### Data

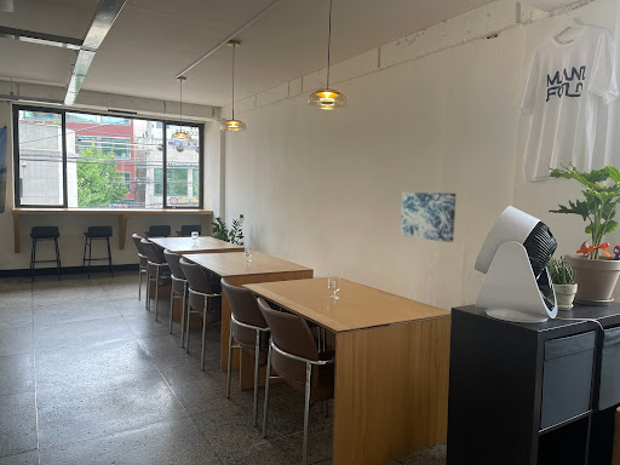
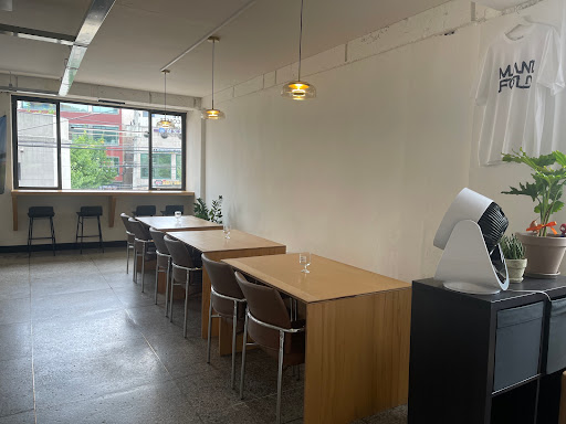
- wall art [400,191,458,243]
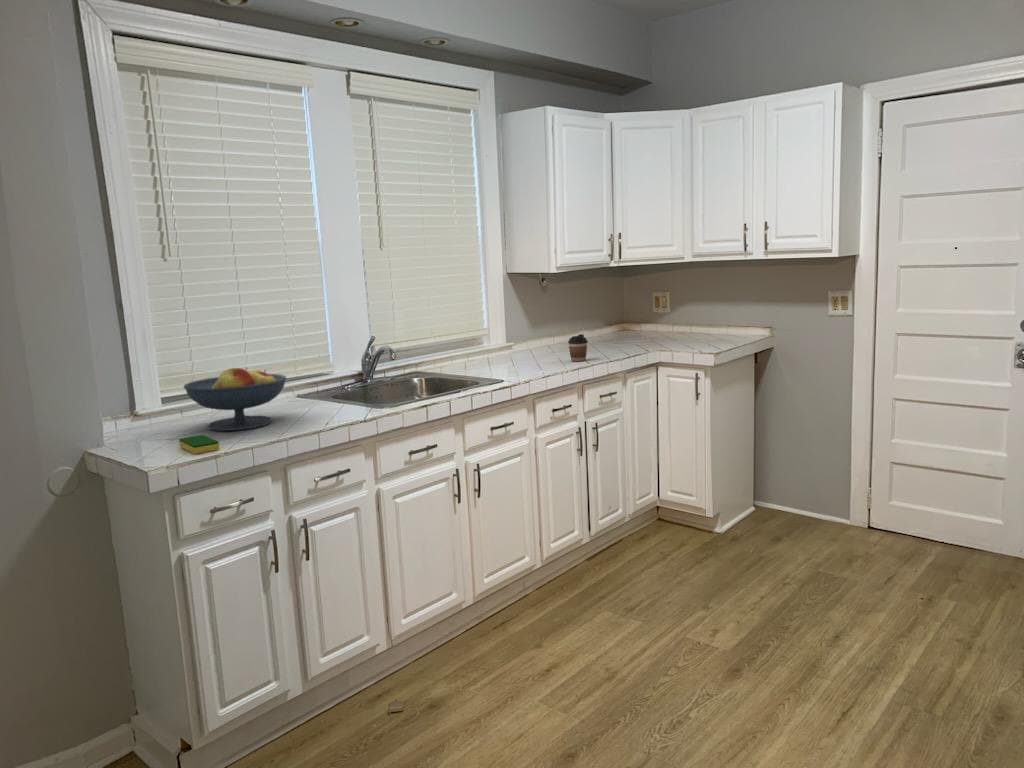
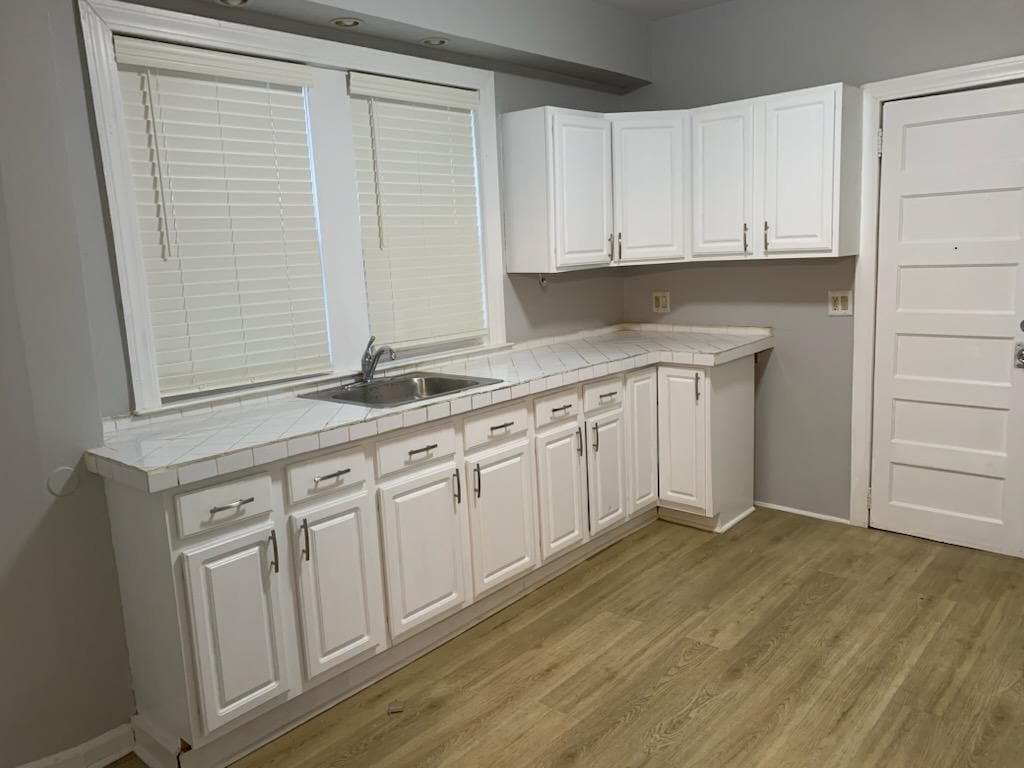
- coffee cup [567,333,589,362]
- dish sponge [178,434,220,455]
- fruit bowl [183,366,287,432]
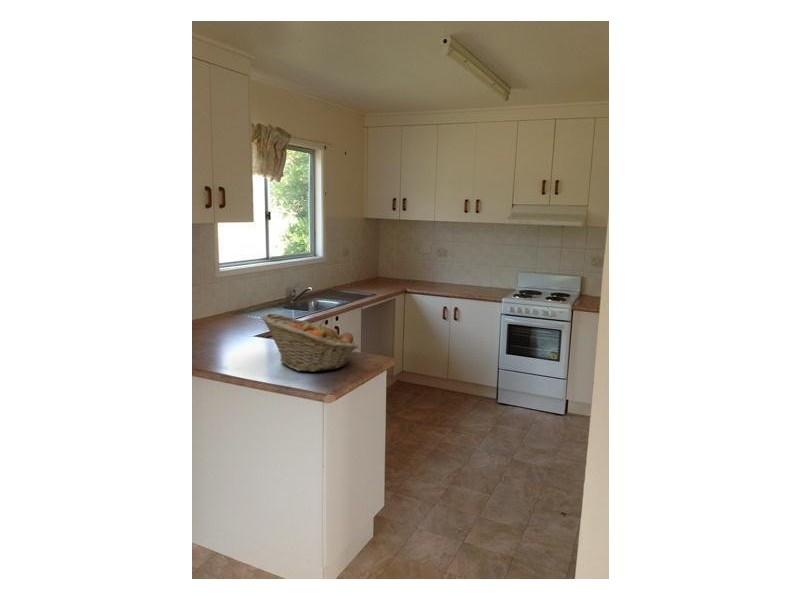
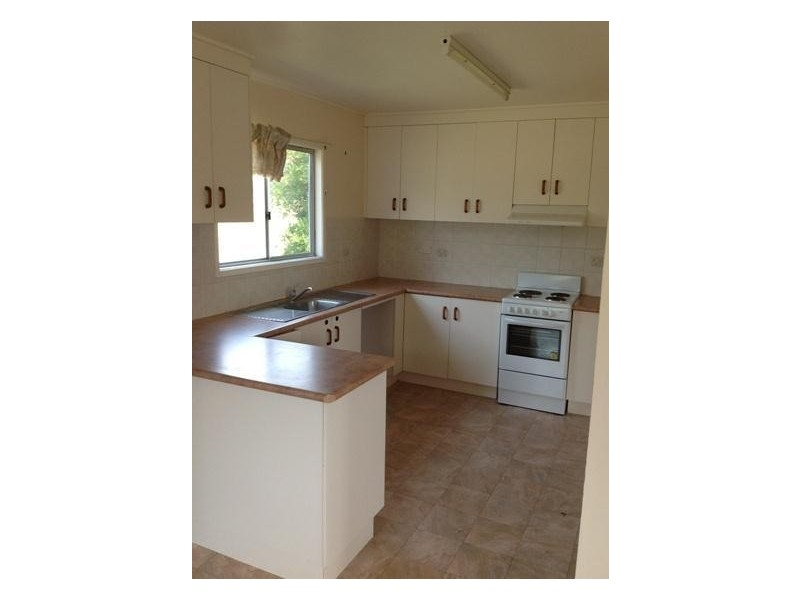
- fruit basket [260,313,359,373]
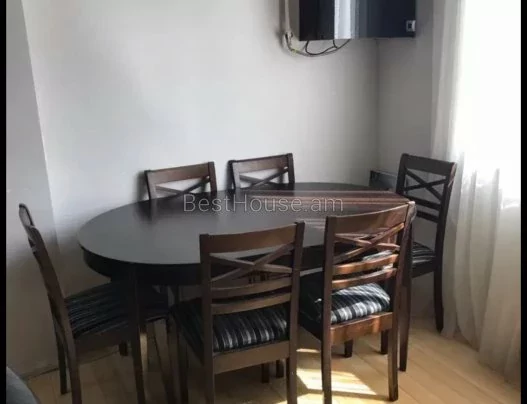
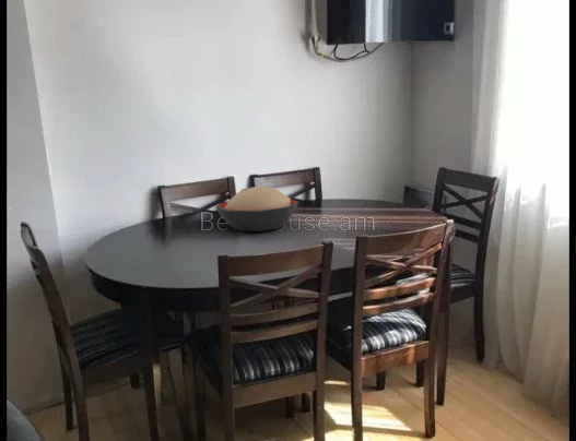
+ decorative bowl [215,186,299,233]
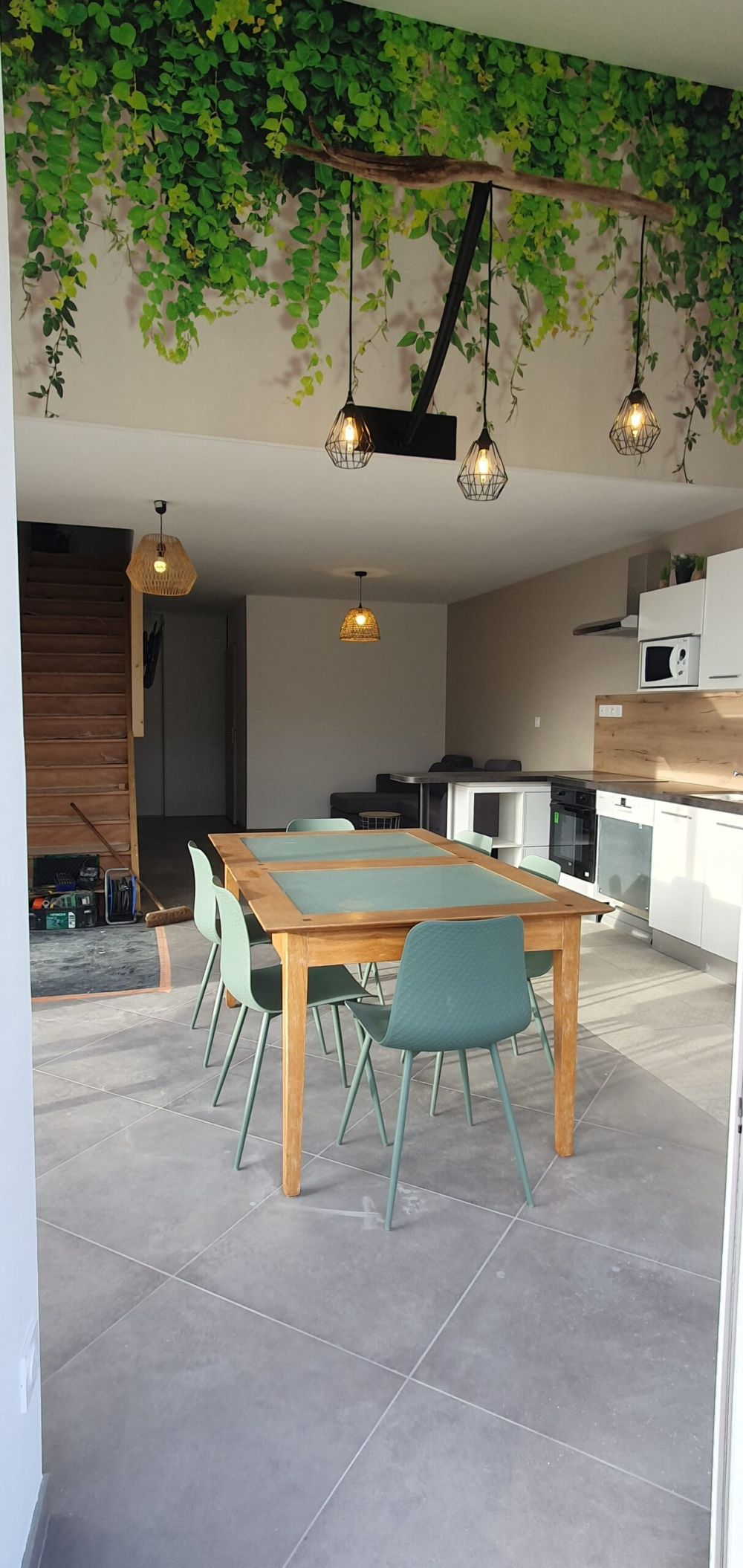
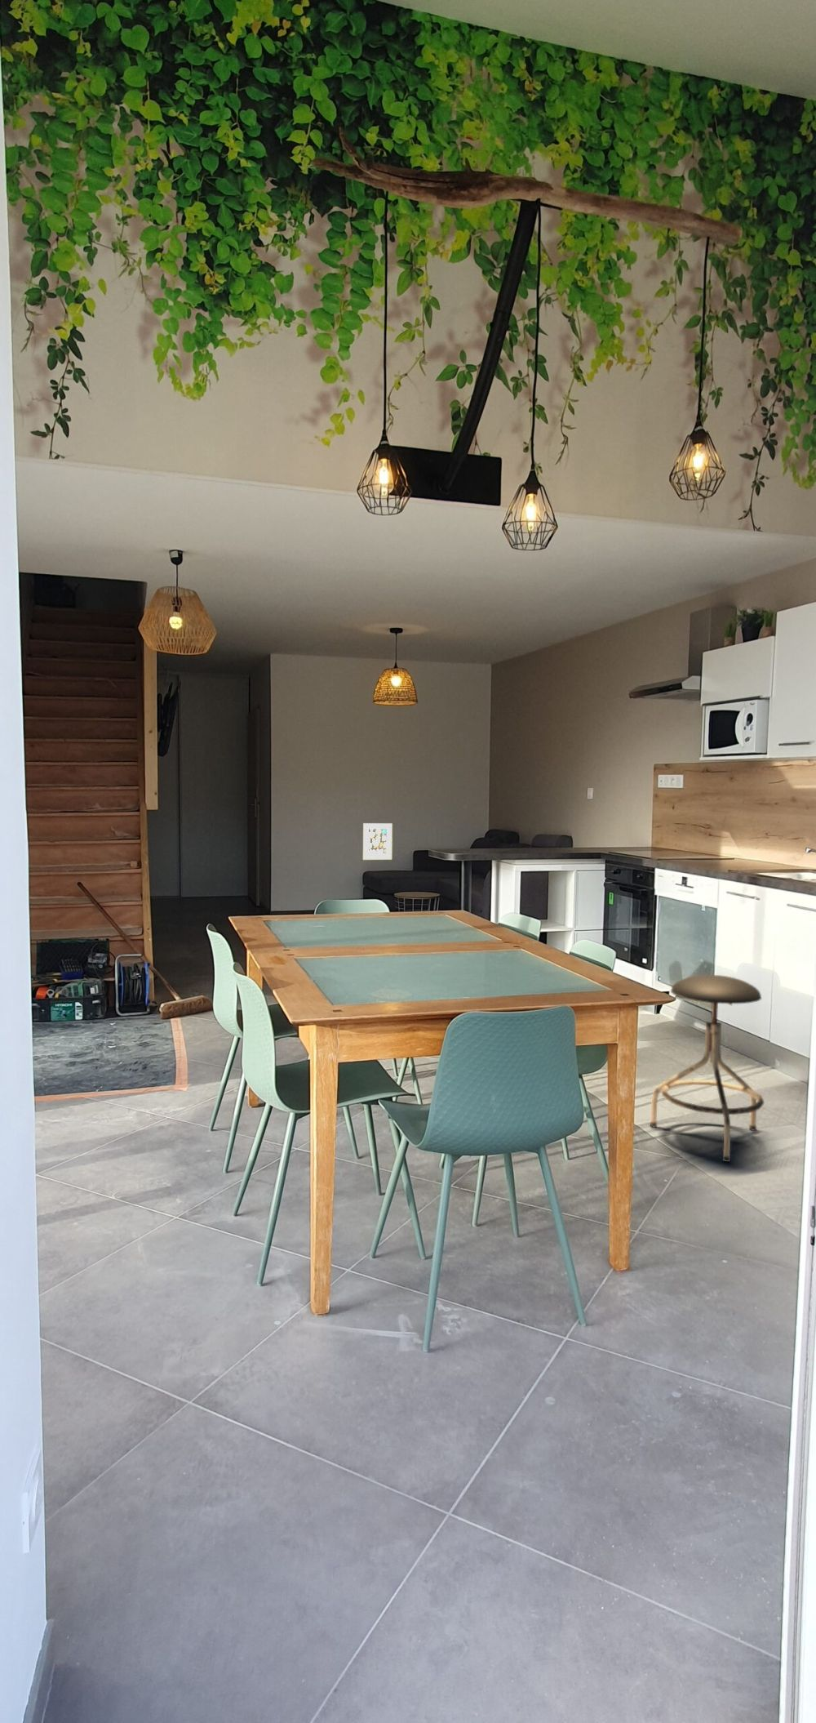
+ stool [649,975,765,1163]
+ wall art [362,822,393,860]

### Problem to solve
Give back the material above exactly, without pictures.

### Finished task
- wall art [400,191,458,243]
- coffee cup [567,333,589,362]
- dish sponge [178,434,220,455]
- fruit bowl [183,366,287,432]
- fruit basket [260,313,359,373]
+ decorative bowl [215,186,299,233]
+ stool [649,975,765,1163]
+ wall art [362,822,393,860]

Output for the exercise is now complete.